Sharpeners are sold complete with coarse and finer abrasive wheels. Remove the rough stone together with the casing, and replace it with a leather or felt circle.
There is a non-standard aluminum-based diamond wheel installed on my machine, so I removed the protective cover. When working with a standard abrasive wheel, the protective cover must be installed (to protect the master in case the stone cracks and scatters in different directions).
I recommend using a standard abrasive wheel on your basic grinder - it is better suited for sharpening chisels from scratch. The diamond wheel is harder and more suitable for small dressing of the blades. It is undesirable to change circles during operation, since they run in over time and are centered on the engine shaft. Most craftsmen prefer to sharpen the tool by weight, so they remove the support pads of the sharpening machine.

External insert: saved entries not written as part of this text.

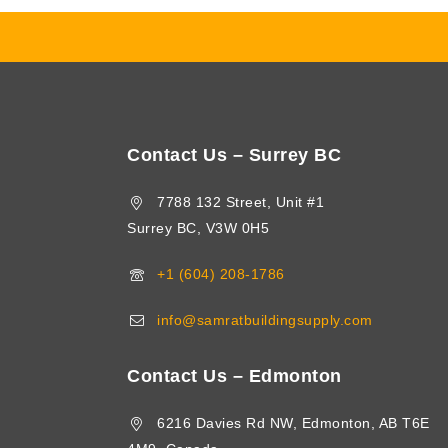
Contact Us – Surrey BC
7788 132 Street, Unit #1
Surrey BC, V3W 0H5
+1 (604) 208-1786
info@samratbuildingsupply.com
Contact Us – Edmonton
6216 Davies Rd NW, Edmonton, AB T6E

Safety advice: note that the machine in the photo is turned in the opposite direction and is attached to the tabletop with clamps. With this position of the machine, the wheels rotate "away from themselves" - this direction is necessary for safe dressing of the tool on a felt or leather wheel.
The theory on this topic can be found on the Internet in full detail.
Many craftsmen perform light dressing of the blades on a machine. This is a quick and effective way to bring chisels "to life", but the blades, with frequent dressing on a felt wheel, quickly get stuck and after a short time require major sharpening. And the more often the master makes a major sharpening, the faster the blade is sharpened. Use a finisher often.
Now about what is "wrong thread". Remember the dacha story of "digging the beds with a shovel." We stick a shovel into the ground, push it with our foot, and ... we do what we should not do when carving wood with knives and chisels - we pry, lift and turn the array. That is, when carving, you cannot stick a chisel into the wood and then pry on, pick up the wood like earth with a shovel - the blade sits down instantly, and the carving turns out to be untidy.